Gli viene indicata una finestrella sopra una camera in fiamme. Il nostro uomo afferra una scala, vi si arrampica come scoiattolo, sparisce nella finestrella. Passano pochi istanti, e Schiocchet riappare recando sulle sue robuste spalle un vecchio, ancora vivo.
Tra montanari non si usano gli applausi: direi che non sono consentiti. Qualcuno gli sussurrò: “bravo”. Qualche altro osservò: “che bulo!” e tutto finì lì: perché Schiocchet per ottenere una medaglia al valor civile non ha trovato Ministro che avesse tempo di occuparsi del suo caso. Quante volte succede agli Alpini!.
Schiocchet inizia la guerra al Passo della Fedaia con un altro disappunto: non ha potuto essere nominato speciale.
L’articolo continua raccontando altre imprese del valoroso combattente che vede spesso le spalle del nemico che ripiega con molta sollecitudine.
Ricordiamo le decorazioni insignite:                            
Medaglia di bronzo al v.m.:
“Dando prova di grande ardimento contribuì alla resa di un posto di guardia. Passo Ombretta, 28 maggio 1915”.

Seconda medaglia di bronzo al v.m.:
“Rimasto gravemente ferito l’ufficiale presso cui prestava servizio di guida, sotto il continuo fuoco delle artiglierie nemiche, da solo e allo scoperto si caricava l’ufficiale sulle spalle e lo trasportava al posto di medicazione. Monte Sief, 11 novembre 1915”.

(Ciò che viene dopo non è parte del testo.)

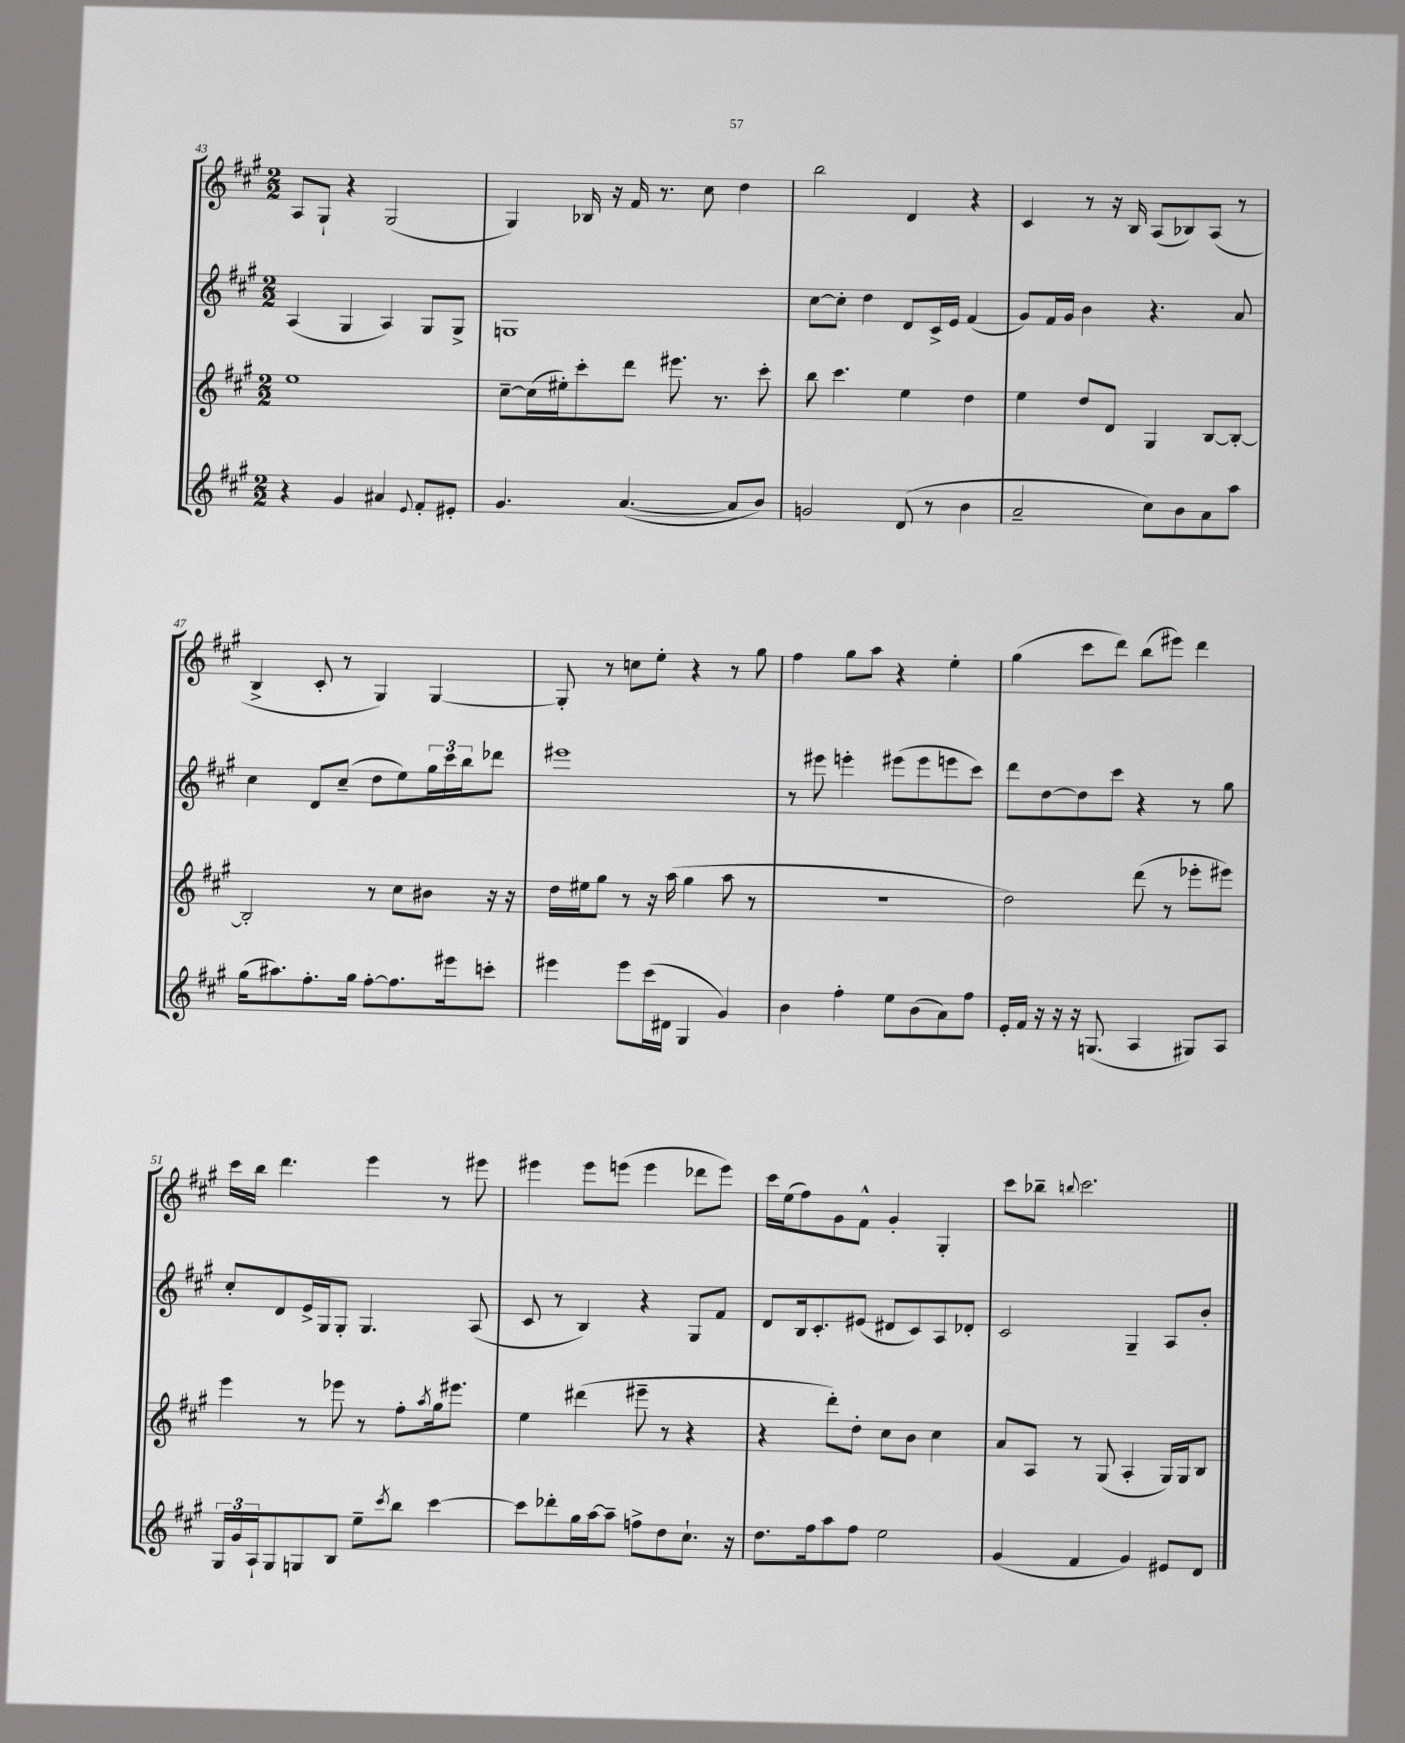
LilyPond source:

<<
\new StaffGroup <<
\new Staff = "s0" {
    \clef treble \key a \major \numericTimeSignature \time 2/2
    a8 gis8-! r4 gis2( |
    gis4) bes16 r16 fis'16 r8. cis''8 d''4 |
    b''2 d'4 r4 |
    cis'4 r8 r16 b16 a8( bes8) a8( r8 |
    b4-> cis'8-. r8 gis4) gis4~ |
    gis8-. r8 c''8 e''8-. r4 r8 gis''8 |
    fis''4 gis''8 a''8 r4 e''4-. |
    gis''4( cis'''8 d'''8) b''8( eis'''8) d'''4 |
    cis'''16 b''16 d'''4. e'''4 r8 eis'''8 |
    eis'''4 eis'''8 e'''8( e'''4 des'''8 e'''8) |
    cis'''16 e''16( fis''8) gis'8 fis'8-^ gis'4-. gis4-. |
    cis'''8 bes''8-- \appoggiatura { b''8 } cis'''2. \bar "|." |
}
\new Staff = "s1" {
    \clef treble \key a \major \numericTimeSignature \time 2/2
    a4( gis4 a4) gis8 gis8-> |
    g1 |
    cis''8~ cis''8-. d''4 d'8 cis'16-> e'16 fis'4( |
    gis'8) fis'16 gis'16 b'4 r4. a'8 |
    cis''4 d'8 cis''8--( d''8 e''8) \tuplet 3/2 { gis''16 cis'''16 b''16 } des'''8 |
    eis'''1 |
    r8 eis'''8 e'''4-. eis'''8( eis'''8 e'''8 cis'''8) |
    d'''8 d''8~ d''8 cis'''8 r4 r8 gis''8 |
    cis''8-. d'8 e'16-> gis16 gis8-. gis4. a8( |
    cis'8 r8 b4) r4 gis8 fis'8 |
    d'8 b16 cis'8.-. eis'8( dis'8 cis'8) a8 des'8-. |
    cis'2 gis4-- a8 b'8-. \bar "|." |
}
\new Staff = "s2" {
    \clef treble \key a \major \numericTimeSignature \time 2/2
    e''1 |
    cis''8~-- cis''16( eis''16-.) cis'''8-. d'''8 eis'''8. r8. cis'''8-. |
    b''8 cis'''4. e''4 d''4 |
    e''4 d''8 d'8 gis4 b8~ b8~-. |
    b2-. r8 cis''8 bis'8 r16 r16 |
    d''16 eis''16 gis''8 r8 r16 a''16( gis''4 a''8 r8 |
    R1 |
    d''2) d'''8( r8 ees'''8-. eis'''8) |
    e'''4 r8 ees'''8 r8 fis''8-. \acciaccatura { a''8 } gis''16 eis'''8. |
    e''4 dis'''4( eis'''8-- r8 r4 |
    r4 d'''8-.) d''8-. cis''8 b'8 cis''4 |
    a'8 a8 r8 gis8( a4-. gis16) gis16 b8 \bar "|." |
}
\new Staff = "s3" {
    \clef treble \key a \major \numericTimeSignature \time 2/2
    r4 gis'4 ais'4 \appoggiatura { e'8 } fis'8-. eis'8-. |
    gis'4. a'4.~( a'8 b'8) |
    g'2 d'8( r8 b'4 |
    a'2-- cis''8) b'8 a'8 a''8 |
    gis''16( ais''8.) fis''8.-. gis''16 fis''8~-. fis''8. eis'''16 c'''8-. |
    eis'''4 eis'''8 cis'''16( dis'16 gis4 gis'4) |
    b'4 fis''4-. e''8 b'8( a'8) fis''8 |
    e'16-. fis'16 r16 r16 r16 g8.( a4 gis8) a8 |
    \tuplet 3/2 { gis16 gis'16 a16-! } gis8 g8 b8 e''8-- \acciaccatura { cis'''8 } b''8 cis'''4~ |
    cis'''8 des'''8-. gis''16 a''16~ a''8-- f''8-> d''8 cis''8.-! r16 |
    d''8. fis''16 a''8 fis''8 e''2 |
    gis'4( fis'4 gis'4) eis'8 d'8 \bar "|." |
}
>>
>>
\layout { \context { \Score currentBarNumber = #43 } }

Medaglia d’argento al v.m.:
“Offrivasi volontariamente con due compagni per snidare dei tiratori nemici da una posizione dalla quale disturbavano coi loro tiri i nostri reparti. Disimpegnò tale compito con singolare perizia, ardimento e sprezzo del pericolo nella lotta che seguì in cui due compagni caddero uccisi ed egli rimase ferito. Alla sera tornò sulle posizioni per recuperare la salma di uno dei caduti. Cima Bois (Tofane), 7-12 luglio 1916”.